Ludovit Reis, der noch gestern für Jong Orange auflief, ist der jüngste Nationalspieler des VfL. Aber er war natürlich nicht der erste. Der Kicker, der sich zum ersten Mal neben dem Trikot der Lila-Weißen auch das einer Nationalmannschaft überstreifte, hieß Matthias (Mattes) Billen.

Wie hätten sich die Programmplaner wohl entschieden, wenn am 27. September 1936 schon in jedem Haushalt ein Fernseher gestanden hätte? Ein Länderspiel der Fußball-Nationalmannschaft wäre sicher übertragen worden. Aber welches? Die DFB-Auswahl spielte an diesem Tag in Prag gegen die Tschechoslowakei – und in Krefeld gegen Luxemburg.
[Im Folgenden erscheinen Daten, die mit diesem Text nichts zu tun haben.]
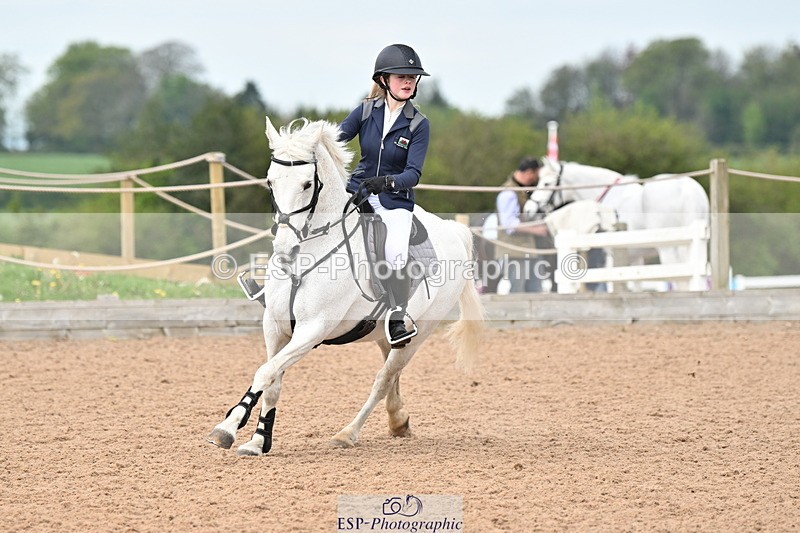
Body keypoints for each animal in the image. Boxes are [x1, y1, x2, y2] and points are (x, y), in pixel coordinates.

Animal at [207, 117, 484, 456]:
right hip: (388, 334)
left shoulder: (313, 329)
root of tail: (453, 231)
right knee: (392, 374)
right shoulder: (275, 326)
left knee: (383, 379)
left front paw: (227, 428)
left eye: (307, 184)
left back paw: (348, 433)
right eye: (270, 182)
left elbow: (266, 372)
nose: (285, 251)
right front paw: (259, 440)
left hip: (419, 336)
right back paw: (398, 421)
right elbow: (272, 380)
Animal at [525, 158, 709, 290]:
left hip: (668, 247)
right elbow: (636, 282)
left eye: (546, 183)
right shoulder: (635, 255)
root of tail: (686, 189)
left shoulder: (611, 252)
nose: (528, 209)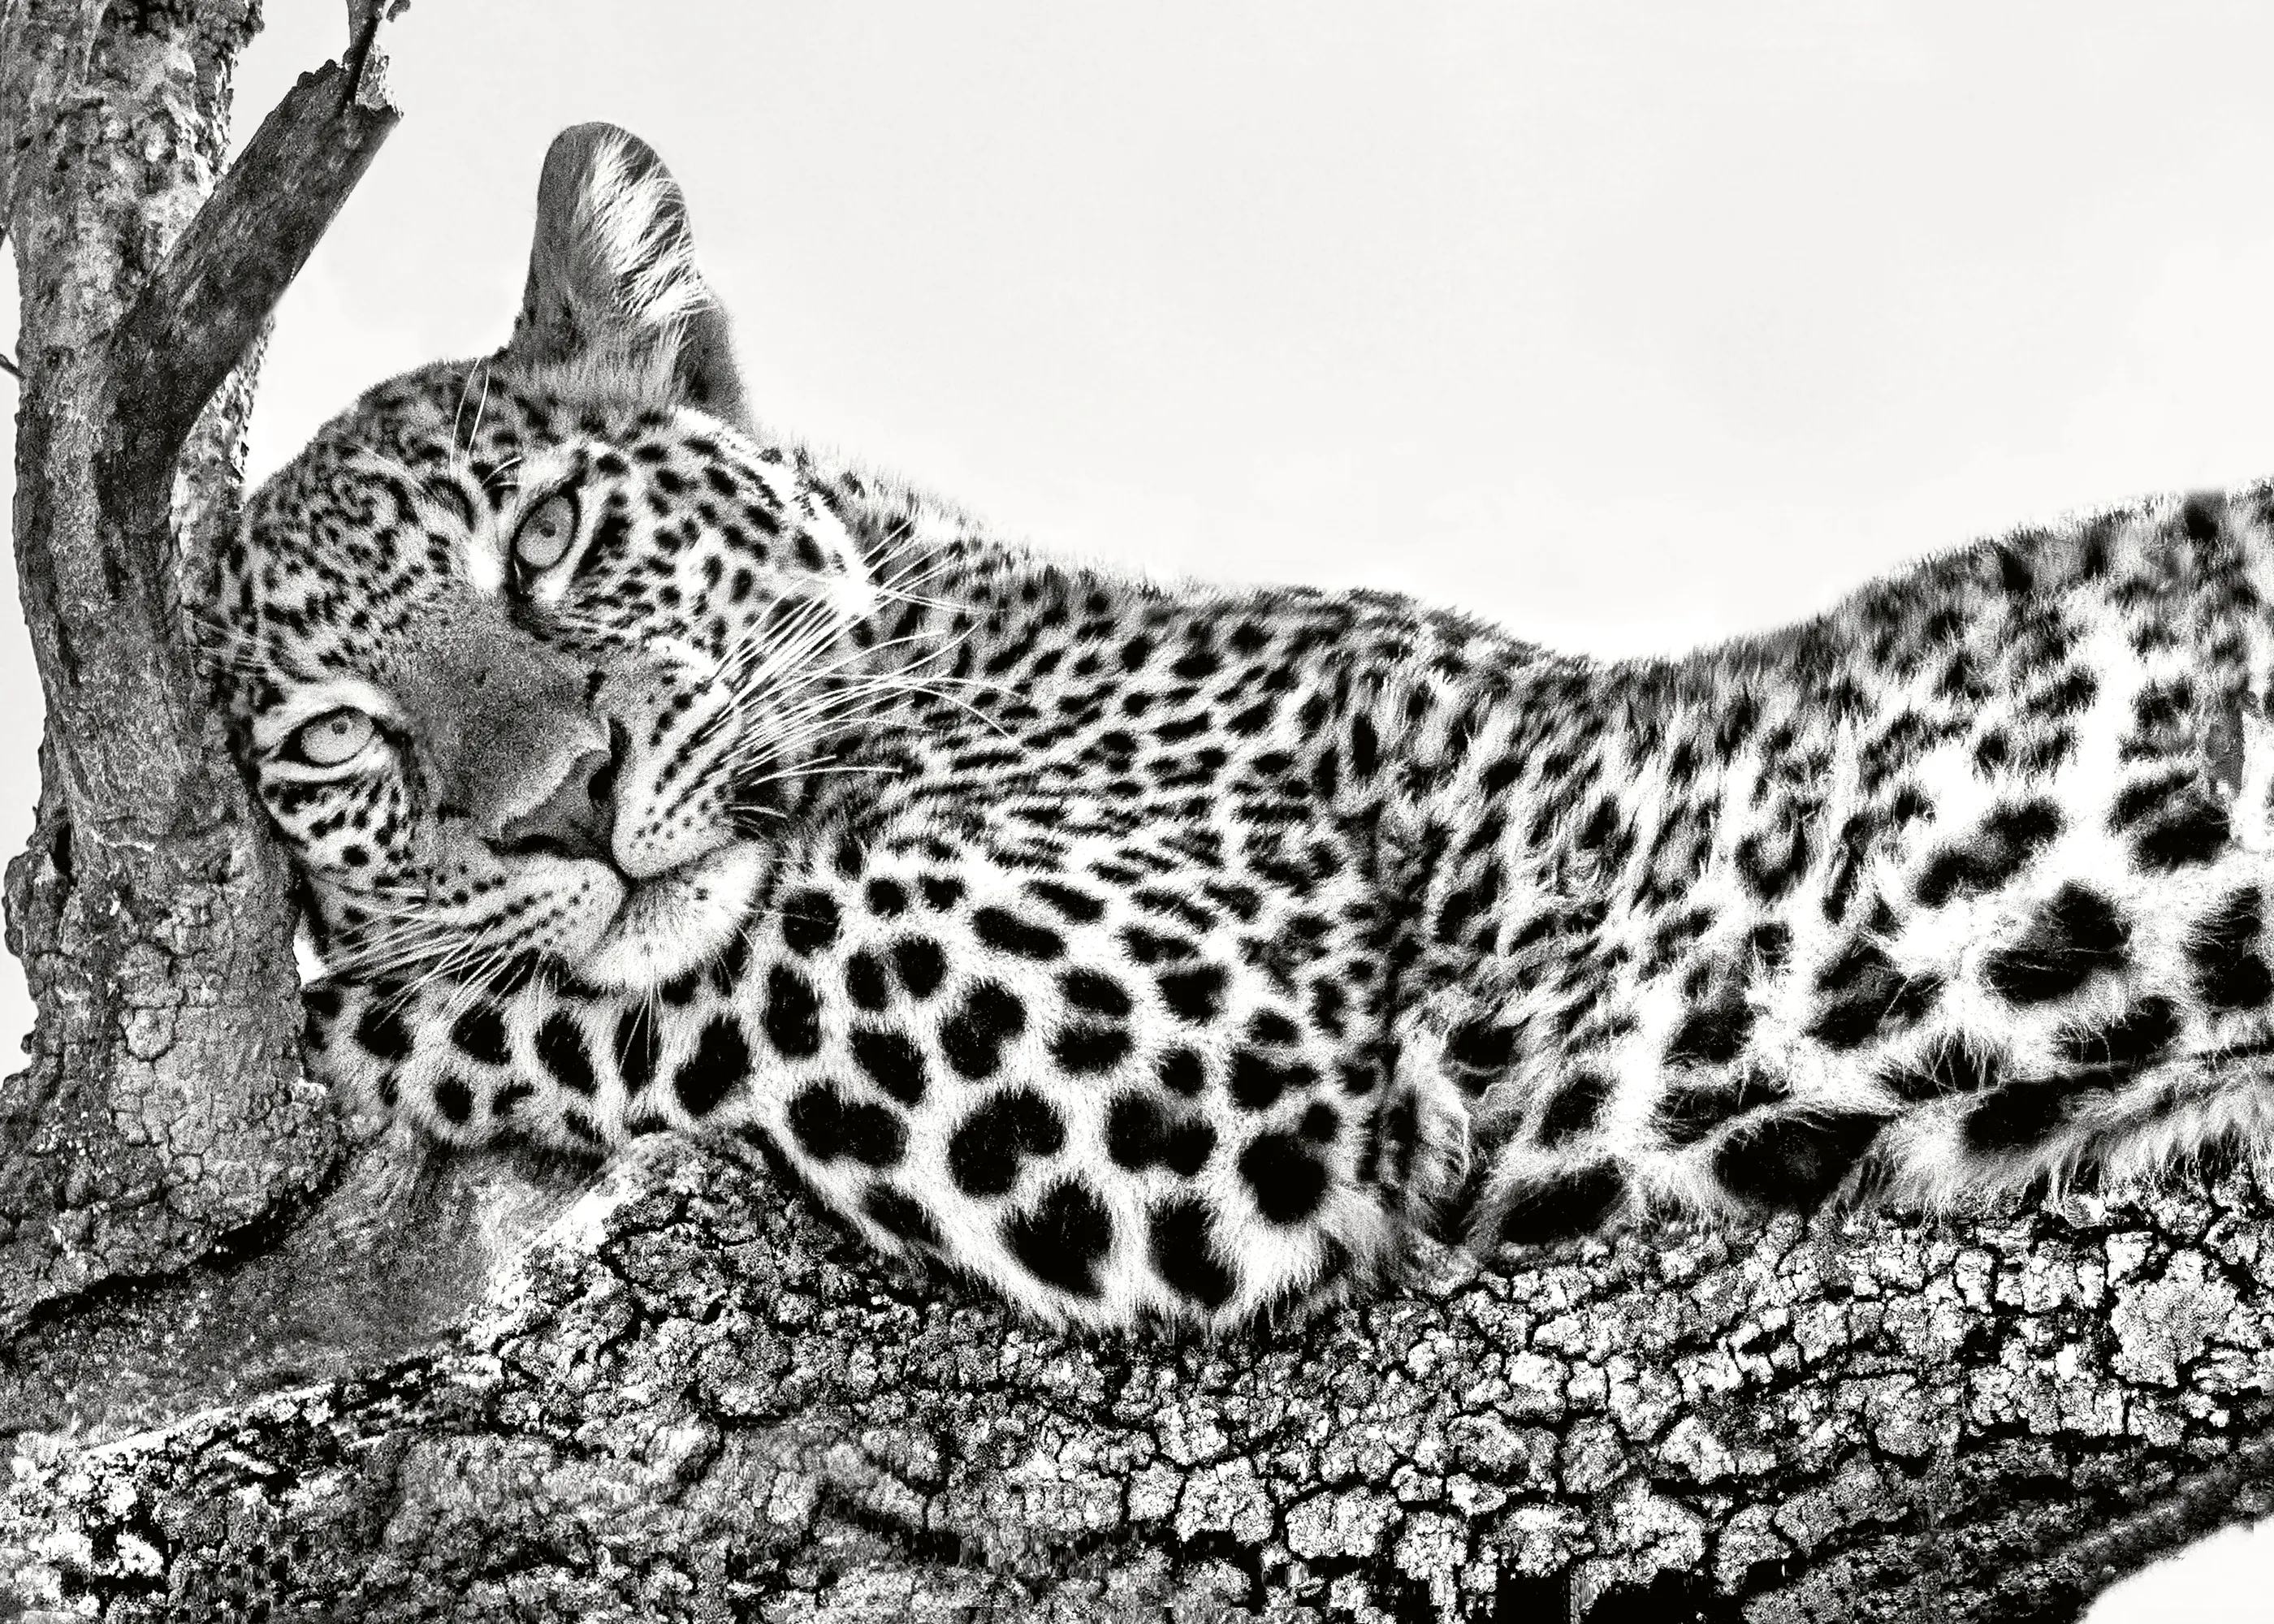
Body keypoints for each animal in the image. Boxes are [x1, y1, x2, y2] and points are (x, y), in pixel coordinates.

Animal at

Vermutlich wäre die Wahl auf Prag gefallen, wo Reichstrainer Otto Nerz und 42.000 Zuschauer einen 2:1-Erfolg der Gäste sahen. Doch die Partie gegen Luxemburg, die vom späteren Bundestrainer Sepp Herberger betreut wurde, war aus Osnabrücker Sicht ungleich interessanter. Denn in Krefeld kam der erste VfL-Spieler der Vereinsgeschichte zu einem regulären Länderspieleinsatz. Auch wenn Matthias Billen, neben dem unter anderem auch Schalke-Legende Ernst Kuzorra auf Torejagd ging, keinen Treffer zum 7:2-Sieg beisteuerte, hinterließ der „Halbrechte“ einen starken Eindruck.

Für die große Länderspielkarriere reichte es trotzdem nicht. Otto Nerz, der Billen bereits 1934 eingeladen, den kompakten Stürmer dann aber doch nicht zur Weltmeisterschaft nach Italien mitgenommen hatte, strich den Osnabrücker auch diesmal aus seinem Notizbuch. Er bestritt in den folgenden Jahren zwar zahlreiche Repräsentativspiele für die westdeutsche und die niedersächsische Auswahl, doch ein zweiter Einsatz im DFB-Dress blieb ihm verwehrt. „Mattes“ nahm es gelassen: „Das schönste war sowieso der Aufstieg in die Gauliga!“

Der VfL wird lila-weiß – und Meister!

Dieser gelang dem VfL 1937. Billen war ein Jahr zuvor als Soldat in die Garnisonsstadt Osnabrück gekommen. Der gebürtige Duisburger wechselte von Hamborn 07 zur „Gartlager Elf“, die alsbald für Furore sorgte. 1937 gewannen die Osnabrücker die Meisterschaft in der Bezirksliga und qualifizierten sich für die Aufstiegsrunde zur Gauliga Niedersachsen. Nach einem 0:0 gegen den SV Blumenthal und einer 1:2-Pleite beim Lüneburger SK rückte das große Ziel in weite Ferne, doch in den Rückspielen zeigte sich der VfL von seiner nervenstarken Seite. Dem 2:1-Sieg in Blumenthal folgte ein spektakuläres 8:2 gegen Lüneburg und der Aufstieg in die seinerzeit erstklassige Gauliga.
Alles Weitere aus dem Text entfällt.